Por eso insistimos: el machismo no es solo una cuestión de palabras. Es una ideología. Una estructura. Un sistema. Y cada comentario, cada gesto, cada risa, refuerza ese sistema. Por eso hay que decirlo alto y claro: a los machistas no se les puede permitir ocupar cargos de responsabilidad pública.

No queremos ni un “desafortunado” más. No aceptamos que se siga educando desde el poder en el desprecio hacia las mujeres.
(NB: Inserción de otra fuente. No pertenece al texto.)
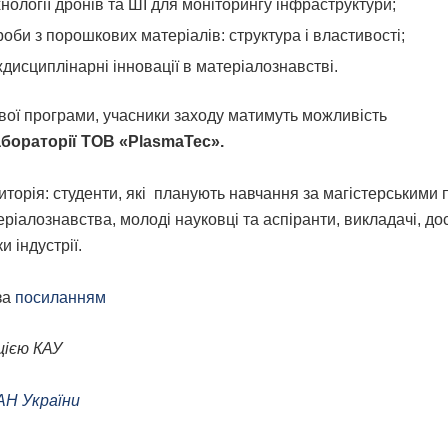
нології дронів та ШІ для моніторингу інфраструктури;
оби з порошкових матеріалів: структура і властивості;
ждисциплінарні інновації в матеріалознавстві.
вої програми, учасники заходу матимуть можливість
абораторії ТОВ
«
PlasmaTec
»
.
иторія: студенти, які планують навчання за магістерськими
еріалознавства, молоді науковці та аспіранти, викладачі, до
 індустрії.
за
посиланням
цією КАУ
АН України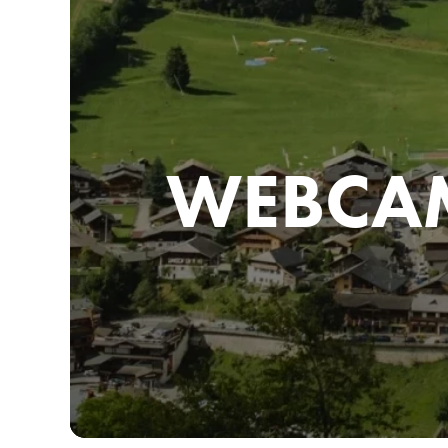
WEBCA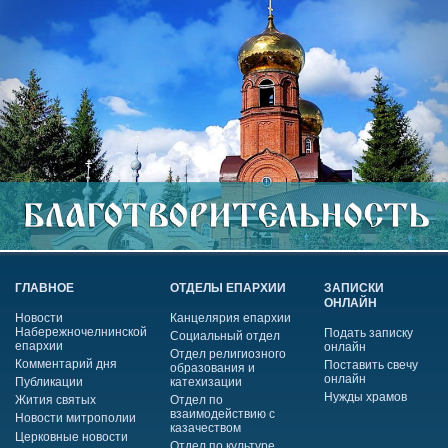
ГЛАВНОЕ
ОТДЕЛЫ ЕПАРХИИ
ЗАПИСКИ
ОНЛАЙН
Новости
Канцелярия епархии
Набережночелнинской
Подать записку
Социальный отдел
епархии
онлайн
Отдел религиозного
Комментарий дня
Поставить свечу
образования и
онлайн
Публикации
катехизации
Нужды храмов
Жития святых
Отдел по
взаимодействию с
Новости митрополии
казачеством
Церковные новости
Отдел по культуре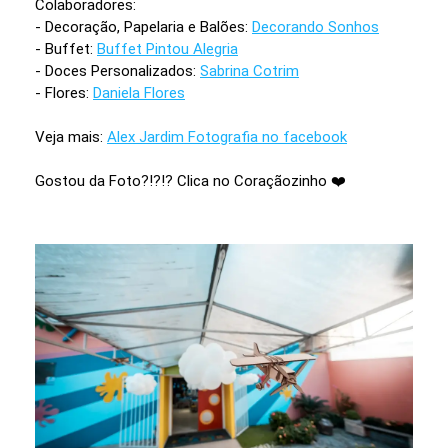
Colaboradores:
- Decoração, Papelaria e Balões:
Decorando Sonhos
- Buffet:
Buffet Pintou Alegria
- Doces Personalizados:
Sabrina Cotrim
- Flores:
Daniela Flores
Veja mais:
Alex Jardim Fotografia no facebook
Gostou da Foto?!?!? Clica no Coraçãozinho ❤️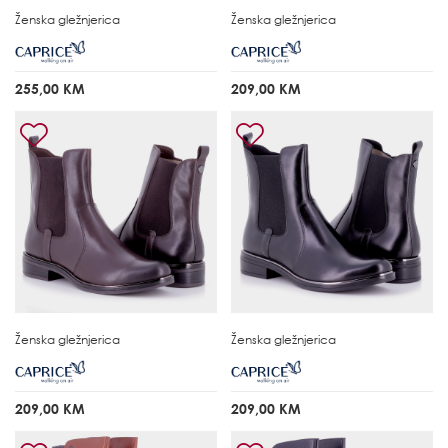
Ženska gležnjerica
Ženska gležnjerica
255,00 KM
209,00 KM
Ženska gležnjerica
Ženska gležnjerica
209,00 KM
209,00 KM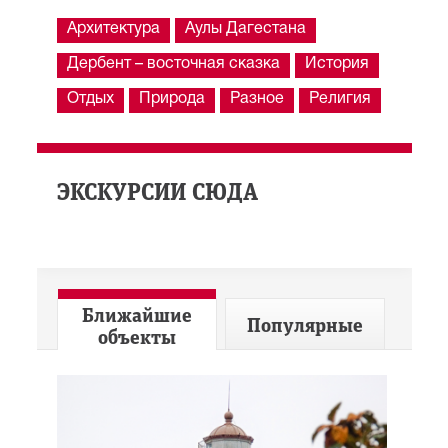
Архитектура
Аулы Дагестана
Дербент – восточная сказка
История
Отдых
Природа
Разное
Религия
ЭКСКУРСИИ СЮДА
Ближайшие
Популярные
объекты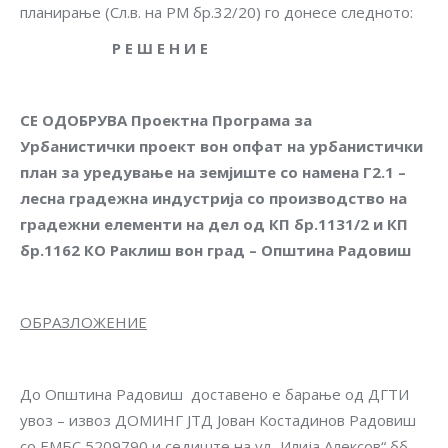
планирање (Сл.в. на РМ бр.32/20) го донесе следното:
Р Е Ш Е Н И Е
СЕ ОДОБРУВА
Проектна Програма
за
Урбанистички проект вон опфат на урбанистички
план за уредување на земјиште со намена Г2.1 –
лесна градежна индустрија со производство на
градежни елементи на дел од КП бр.1131/2 и КП
бр.1162 КО Раклиш вон град – Општина Радовиш
ОБРАЗЛОЖЕНИЕ
До Општина Радовиш доставено е барање од ДГТИ
увоз – извоз ДОМИНГ ЈТД Јован Костадинов Радовиш
со ЕМБС 5209790 и седиште на ул.„Илија Алексов“ бб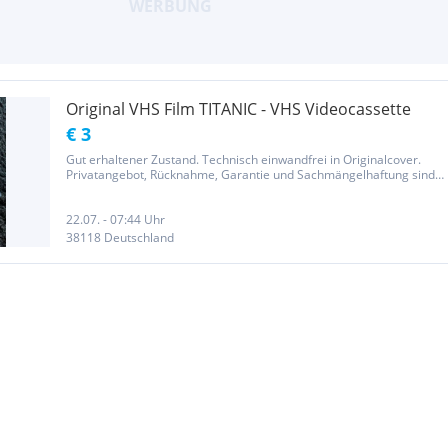
Original VHS Film TITANIC - VHS Videocassette
€ 3
Gut erhaltener Zustand. Technisch einwandfrei in Originalcover.
Privatangebot, Rücknahme, Garantie und Sachmängelhaftung sind
ausgeschlossen. Biete Versand und Abholung. Porto und
Verpackung versichert nach Österreich mit Hermes 9,00 EUR,
Deutschland...
22.07. - 07:44 Uhr
38118 Deutschland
El machismo no tiene cabida en nuestras instituciones

Es urgente depurar responsabilidades. Es urgente sacar a estos machirulos de los espacios de decisión. Es urgente establecer protocolos claros y eficaces para que cualquier actitud machista —por pequeña que parezca— tenga consecuencias reales. ¿Se imaginan a una mujer en política haciendo un comentario sexual hacia un compañero? ¿Cuánto tardarían en pedir su dimisión? Pues exigimos el mismo rasero.

No podemos permitirnos seguir normalizando lo inaceptable. No se trata de “censura”, como gritan desde la caverna. Se trata de justicia. Se trata de dignidad. Se trata de democracia real. Porque una democracia que tolera el machismo es una democracia enferma. Una democracia hipócrita. Una democracia de fachada.

Nosotras no nos callamos. Y no vamos a parar.

Cada vez que uno de estos energúmenos abre la boca para soltar su “opinión” de barra de bar, reafirmamos nuestro compromiso de combatirlo. De denunciarlo. De señalarlo. De exigir consecuencias. Y de construir una sociedad donde ser mujer no implique soportar comentarios degradantes, burlas o ninguneo.

A las que dicen que “ya no se puede decir nada”, les respondemos: claro que no. Ya no se puede decir cualquier cosa sin consecuencias. Porque estamos hartas. Porque no queremos más sonrisas tensas, más tragarse la rabia, más callar por miedo a parecer exageradas.

Y a los que dicen que “es solo una broma”, les decimos: no nos hace gracia. Ni ahora, ni nunca. Porque no es humor, es opresión. Porque no es ironía, es violencia.

Machistas fuera de las instituciones. Ya.

No basta con la denuncia. No basta con las disculpas vacías. Hay que construir mecanismos para que estos sujetos no vuelvan a ocupar un cargo público. Que se vayan a su casa a leer un poco de historia, a reflexionar sobre sus privilegios o, al menos, a aprender a cerrar la boca.

Porque mientras estén ahí, nos seguirán hiriendo. Nos seguirán violentando. Nos seguirán robando la palabra y el espacio. Y nosotras no estamos dispuestas a seguir aguantando.

Así que, por si no les queda claro: sí, somos feministas. Sí, estamos enojadas. Sí, exigimos respeto. Y sí, vamos a seguir luchando. Porque cada vez que una de nosotras se levanta, el sistema machista tiembla. Y no vamos a parar hasta hacerlo caer.